Friday, January 11, 2013

Modeling Colliding Galaxy Clusters and Dark Matter

Science is about making models.  We make a conceptual model of
something (in other words, we guess how it works), then we figure out
what that model would predict, we compare those predictions to
observations, and then we either discard, modify, or (for the time
being) accept that the model could be correct. (Recently I stumbled
across an entertaining video of Richard Feynman explaining this
method.)  Ideally, the model is conceptually simple, with as few
moving parts as possible, yet is able to match a rich variety of data.
Sometimes this modeling process is about something really fundamental,
such as how gravity works; other times the modeling process is just
about estimating something we can't measure directly.  For example, a
scale which doesn't read the correct weight can still be used to infer
your weight, as long as you have a workable model such as "reads about
ten pounds too heavy" or "reads about half the true weight."

My student Will Dawson recently finished some work which is a really nice example of the latter kind of modeling.  We have been studying colliding clusters of galaxies; our lives are too short to see the collision play out, so we have to make a model which allows us to extrapolate from the current (just post-collision) state back to the time of maximum impact.

A good analogy: given a photograph and a speed gun reading taken a
split-second after an automobile collision, reason backward from that
to infer the velocity of collision and the time since collision.  The
main difference is that the galaxy clusters mostly go right through
each other because the space between the galaxies is so big.  The hot
gas clouds filling those spaces do collide, leaving a pancake of hot
gas in the middle while the galaxies continue on (eventually to slow
down and turn around due to gravity).  We are interested in what
happens to the dark matter: the Bullet Cluster and the Musketball
Cluster show that it is mostly collisionless, but "mostly" is
something we really want to quantify, for reasons I'll explain in a
future post.

But first, we have to make a model of the collision.  Speed guns and
spectrographs can only tell how fast the galaxies are moving toward us
or away from us; they say nothing about how fast they are moving in
the transverse direction (in the plane of the sky).  To study dark
matter we need to know the full three-dimensional velocity, and we
want to know what it was at the time of collision, rather than what it
is right now, after the collision.  This is closely related to how
much time has passed since the collision (by collision I really mean
the maximum overlap of the two clusters), because the observed
separation since the collision could have been achieved by moving at a
high velocity for a short time, or moving at a low velocity for a long
time.  Making things more complicated, the separation we observe is
only the transverse part of the separation.  So a collision which
occurs along the line of sight will give us a large velocity on our
speed gun but a small apparent separation, while the same collision
viewed transversely will exhibit a small part of the velocity and a
large part of the separation.  We don't know what angle we are viewing
the system at, so the true velocity could be just about anything.
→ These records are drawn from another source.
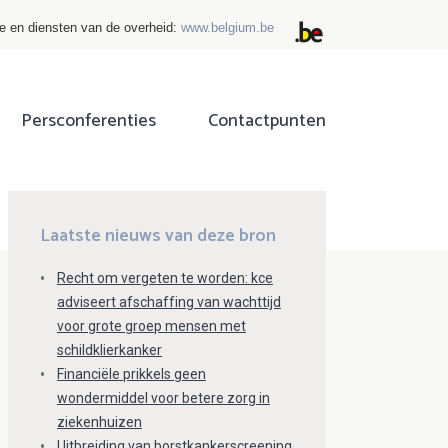
ie en diensten van de overheid:
www.belgium.be
Persconferenties
Contactpunten
ok
tter
Laatste nieuws van deze bron
Recht om vergeten te worden: kce
adviseert afschaffing van wachttijd
voor grote groep mensen met
schildklierkanker
Financiële prikkels geen
wondermiddel voor betere zorg in
ziekenhuizen
Uitbreiding van borstkankerscreening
Like a rock climber inching up a chimney, the way out of this is to
push against two extremes.  If we observe any line-of-sight velocity,
the motion can't be completely transverse; in fact we can rule out a
range of near-transverse geometries because they would require an
absurdly large three-dimensional velocity.  (Absurdly large is defined
here as larger than the free-fall velocity from infinity.)  Similarly,
if we observe any transverse separation we can rule out a range of
nearly line-of-sight geometries because they would require absurdly
large three-dimensional separation.  (Absurdly large is defined here
as requiring longer than the age of the universe to reach that
separation.)

Still, we are left with a range of geometries in the middle; at the
extremes of that range the geometries aren't completely ruled out, but
look pretty unlikely.  Here Will applied another important concept:
marginalizing over all remaining possibilities.  His code ranges over
all possible geometries, tabulating how well they match the data, and
thus produces a probability distribution.  So we don't know exactly
how fast the collision was, but we can be 99% confident it is within
have a certain broad range, 90% confident it is within a certain
smaller range, etc.

This was a pretty big advance in sophistication compared to the way
previous studies had estimated the collision velocity and time since
collision.  Using this technique, Will demonstrated that what
astronomers don't know can hurt them---not knowing the angle from
which we are viewing a collision results in substantial uncertainty in
the quantities we need to know to study the behavior of dark matter.
To narrow things down to a useful range, we need additional
information about a collision.  (In the case of the Bullet Cluster,
the shock gives this information, but most collisions have not shown
an observable shock.)

Will also used his new technique to estimate that it has been about
700 million years since the Musketball Cluster collided, compare to
"only" 200 million years for the Bullet Cluster.  This is good for the
study of dark matter because people would be justifiably skeptical of
conclusions about the nature of dark matter based on just one kind of
collision (a recent, high-speed collision of massive clusters such as
the Bullet).  Studying a range of collision conditions--including less
recent, lower-speed collisions of less-massive clusters such as the
Musketball--gives us a much better chance of identifying universal
properties of dark matter with high confidence.


1 comment:

  1. Great summary of our work! You did what I had been meaning to do for quite some time and you managed to do it better than I would have.